Back to the world-wide-web

Back to the world-wide-web

It was 1993 or 1994, maybe, and I had just seen my first web site –it was the Canadian Astronomy and Data Center’s (CADC) front page. I was in Canada, studying for my Masters’ degree at UVic’s astronomy department. I can even remember the first image I saw on the web – it was a picture of the Hubble Space Telescope, hosted at the CADC. 

Of course, I was already known at the department as an internet hacker, always interested in searching out obscure materials hidden in the deepest corners of internet. But in those days, that meant logging into libraries in Saskatchewan and seeing if they had the latest novel from Kurt Vonnegut or not. And of course everything in those days was text only — although I remember one particularly interesting episode where I found wax cylinder recordings of the World’s Most Evil Man, Alastair Crowley, and played them through the telephone-audio quality loudspeakers we had on our Sun workstations. In the middle of the night, I think? Anyway. But this world-wide-web thing was something else. Right from the start, there was a ton of content. Not only could you look at web sites — but you could also make your own! With a friend in the department, Luc Simard, we downloaded the apache web server and installed it on a server in the basement, and set to work creating the astronomy group web site.

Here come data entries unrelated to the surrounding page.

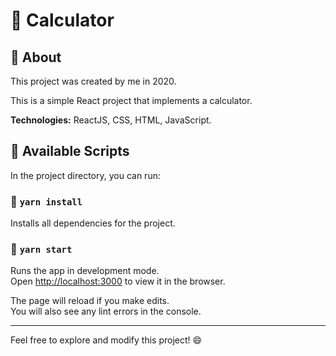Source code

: # 🧮 Calculator

## 📖 About

This project was created by me in 2020.

This is a simple React project that implements a calculator.

**Technologies:** ReactJS, CSS, HTML, JavaScript. 

## 📜 Available Scripts

In the project directory, you can run:

### 🔧 `yarn install`

Installs all dependencies for the project.

### 🚀 `yarn start`

Runs the app in development mode.<br />
Open [http://localhost:3000](http://localhost:3000) to view it in the browser.

The page will reload if you make edits.<br />
You will also see any lint errors in the console.

---

Feel free to explore and modify this project! 😄

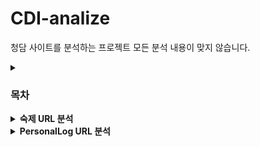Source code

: # CDI-analize
청담 사이트를 분석하는 프로젝트
모든 분석 내용이 맞지 않습니다.
<details>
  <summary><h3>목차</h3></summary>
  
  <b>숙제 URL 분석</b>
  <b>PersonalLog URL 분석</b>
  
 </details>
 
<details>
  <summary><b>숙제 URL 분석</b></summary>

  <https://learning.chungdahm.com/cdi/iLearning> 에 접속 후 로그인
  ![learning chungdahm com_cdi_iLearning](https://user-images.githubusercontent.com/73765768/188362396-8659bf9b-4208-4dbd-928f-090246ac5ce9.png)
  1. 여기에서 현재 숙제 버튼 클릭
  2. 창 열린걸 확인후 창 닫기
  3. 방문기록 들어가기 (윈도우OS: Ctrl + h, 맥OS: Cmd + y)
  <img width="957" alt="스크린샷 2022-09-05 13 49 17" src="https://user-images.githubusercontent.com/73765768/188362638-a92c2cc1-4aeb-4c81-adae-ae3c3e9076a2.png"><br>
  4. 위 그림에서 3번째 페이지 우클릭후 링크 복사
  5. https://il.chungdahm.com/?std_id=1234567&sem_id=123&top_cors_id=1234&cid=1234&g_seq=123456과 같은 형식으로 복사가 될 것이다.

  #### 위 링크의 분석내용
  <b>
  위 링크에서 [std_id=뒤의 부분은 학생(자신)의 id], [sem_id=뒤의 부분은 현재 학기의 id], [top_cors_id=뒤의 부분은 현재 확인 불가], [cid=뒤의 부분은 chapter id 즉 현재 챕터의 고유 id], [g_seq=뒤의 부분은 현재 숙제의 고유 id]</b>
</details>

<details>
  <summary><b>PersonalLog URL 분석</b></summary>
  예로는  <https://learning.chungdahm.com/cdi/personalLog/1635080> 에서 personalLog 뒤의 숫자는 학생의 id이다.

</details>
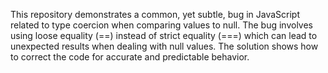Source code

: This repository demonstrates a common, yet subtle, bug in JavaScript related to type coercion when comparing values to null. The bug involves using loose equality (==) instead of strict equality (===) which can lead to unexpected results when dealing with null values.  The solution shows how to correct the code for accurate and predictable behavior.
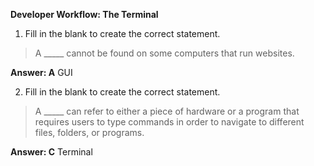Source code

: **Developer Workflow: The Terminal**

1. Fill in the blank to create the correct statement.

> A \_\_\_\_\_ cannot be found on some computers that run websites.

**Answer: A**
GUI

2. Fill in the blank to create the correct statement.

> A \_\_\_\_\_ can refer to either a piece of hardware or a program that requires users to type commands in order to navigate to different files, folders, or programs. 

**Answer:  C**
Terminal
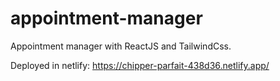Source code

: # appointment-manager

Appointment manager with ReactJS and TailwindCss.

Deployed in netlify: https://chipper-parfait-438d36.netlify.app/
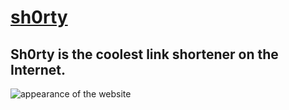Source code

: # [sh0rty](https://sh0rty.me/)
## Sh0rty is the coolest link shortener on the Internet.
![appearance of the website](https://i.imgur.com/PivLHx3.png)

Those were simpler times — no CSS, just plain HTML. We found a picture of the astronomy dome and stuck it on the front page. With another friend,  James Overduin, I went to the library looking for suitable pictures we could use  (remember of course there was really no Web at this time so any pictures you wanted you had better scan them yourself). We found a picture of some cave-men building Stonehenge and put that on the Grad student page, and wrote at the bottom ‘At work on the next generation of telescopes’.

I wrote most of the text. The front page was simply picture of the astro dome, along with three or four paragraphs of text interspersed with links (which, in those days remember, were blue). I resisted innovations. I approached it a bit like telling a story.

The front page is still there, actually, linked to from the Astronomy department’s front page.  Some of the words that I wrote almost twenty years ago are still on that page. Looking at the source file I was amused to see the date of modification/creation was 16 November, 1994, and the user was one “Howard W. Cambell”: assiduous students of American literature will know just who he was (answers on a postcard…) Those pages lasted a long time because they loaded so fast and contained most of the information you needed. Today, of course, they look terribly dated. 

But it was funny — in those early days, I was the only Henry Joy McCracken on the internet searches (people interested in the other Henry Joy hadn’t yet heard about the world wide web) and I even got a few emails about my little personal web-page telling me that such-and-such a link was broken, etc. I never made another web page again, for various different reasons. But …. now, here in the 21st century, I’m obliged for other (professional) reasons to make one again. And I am obliged to write this blog post, because if the link is not out there, Google will never index it (and the best chance of them indexing it is if it’s on one of Google’s own pages, i.e., here). So, here it is:

http://www.iap.fr/users/hjmcc/

So yes, I admit that this blog post was an advertisement. But, at least there was at least a small story in there somewhere.